Publicado originalmente en Identitario Sur.
Hace ya bastante tiempo he escrito un artículo sobre el fraccionamiento de los estados hispanoamericanos como herramienta de dominación. Cada tanto es bueno reescribir ciertas cosas.
Sabemos que el imperio británico impidió por todos los medios posibles la unificación de las naciones hispanoamericanas. Los nacientes estados suprimieron toda oposición de fuerzas tradicionales al estilo sangre y suelo, y fueron imponiendo oligarquías locales en arreglo con el comercio imperial británico. Eso ocurrió en todo el continente.
Los modernos nacionalismos curiosamente asociaron al viejo hispanismo con intereses que ya no eran hispánicos, sino globales, comerciales, puramente económicos y en el sentido del mundo.
Hoy sabemos que esos estados no han hecho sino asesinar proyectos y personas, y a menudo han enfrentado entre sí a los hermanos de sangre y de suelo. Ejemplos de eso hay a montones en América.
Llamar «separatistas» a quienes privilegian la unidad de los hermanos de suelo y de sangre, es utilizar muy mal las palabras. Unir lo que es afín no es separatismo, es responder a una ley natural. Nuestros estados han hecho muchas veces lo contrario: han unido lo que no puede permanecer unido, y han desunido lo que por fuerza siempre se acerca.
El estado es la forma jurídica de la nación a la cual sirve. Donde existe una comunidad homogénea y organizada, el estado se articula en torno de ella. Nuestro criterio de estado es todo lo contrario a un estado centralista y represivo, y será fácil reconocer cuál no es nuestro estado, cuando notemos su necesidad de represión y centralismo, características ambas de los estados de tipo antinatural y ficticio que proliferan por todo el Occidente.
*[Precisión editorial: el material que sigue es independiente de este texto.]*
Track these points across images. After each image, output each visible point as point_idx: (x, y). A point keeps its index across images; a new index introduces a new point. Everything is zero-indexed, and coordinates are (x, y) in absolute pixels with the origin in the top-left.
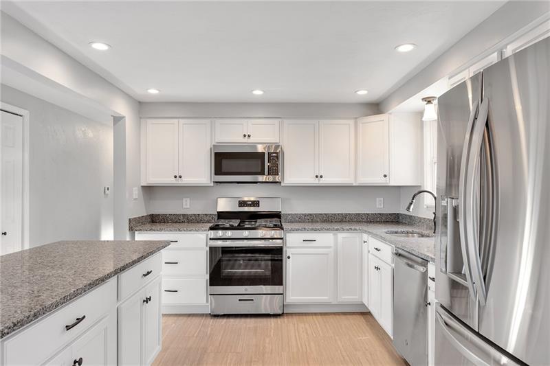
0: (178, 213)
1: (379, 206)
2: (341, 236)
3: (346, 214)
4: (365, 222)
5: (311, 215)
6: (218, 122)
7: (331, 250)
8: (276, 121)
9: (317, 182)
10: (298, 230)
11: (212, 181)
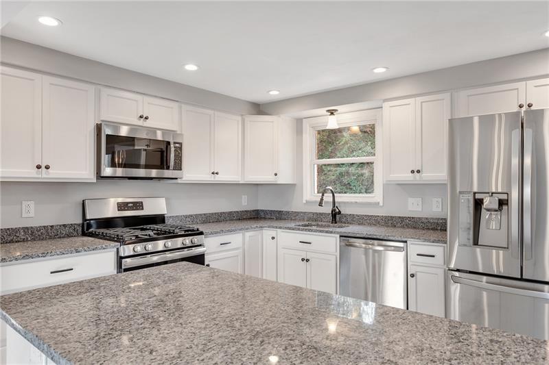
0: (14, 227)
1: (244, 203)
2: (248, 234)
3: (221, 213)
4: (236, 220)
5: (192, 216)
6: (105, 92)
7: (241, 250)
8: (175, 105)
9: (213, 179)
10: (216, 233)
11: (100, 177)
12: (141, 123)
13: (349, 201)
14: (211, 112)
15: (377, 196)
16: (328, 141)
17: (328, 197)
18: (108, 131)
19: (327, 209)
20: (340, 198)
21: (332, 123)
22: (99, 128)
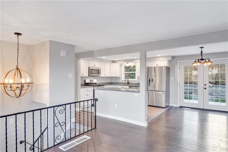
9: (105, 76)
11: (89, 76)
12: (94, 66)
13: (131, 80)
14: (105, 63)
15: (136, 79)
16: (127, 68)
17: (127, 80)
18: (90, 68)
19: (127, 82)
20: (129, 80)
21: (128, 65)
22: (89, 68)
Las clases medias eurodescendientes de este continente, han quedado asociadas a proyectos oligárquicos que más o menos les daban de comer, y ahora que ven como poco seguro ser tenidas mínimamente en cuenta, no saben qué hacer. Ya nada tienen que ver con la sangre ni con el suelo, ninguna consciencia tienen de lo que eso significa. Ya no recuerdan su historia ni reconocen su propia identidad.
Las formas económicas e ideológicas buscan hoy una dimensión continental. Nosotros en cambio no sabemos cómo buscarla. La reformulación de los espacios es inevitable y se está dando rápidamente. Unos pocos se aferran a un nacionalismo que, además de ser completamente ajeno, atrasa siglos.
Antes pensaba que la destrucción de los estados no era deseable al menos hasta formar parte de un proyecto superior. Hoy sé que es inevitable y que sea cual sea el proyecto que nos convoque, no tiene sentido defender lo que ya no existe y quizá nunca existió.
Los estados diseñados por el comercio de Londres caen por su propio peso, se deshacen de acuerdo a las necesidades y a las ideologías aplicadas por los poderes de la globalización.
No hay nada nuevo bajo el sol. Lo que está ocurriendo es geopolíticamente natural. Lo que nosotros pensamos es lo que hemos pensado siempre: las naciones y los poderes se articulan según sus objetivos: o bien según su afinidad identitaria, o bien según el diseño forzado según las necesidades de otros, como ya nos ocurrió antes, como nos ocurrirá siempre mientras no reconozcamos qué es la identidad, cómo se defiende y cómo se articula un poder real en torno a ella.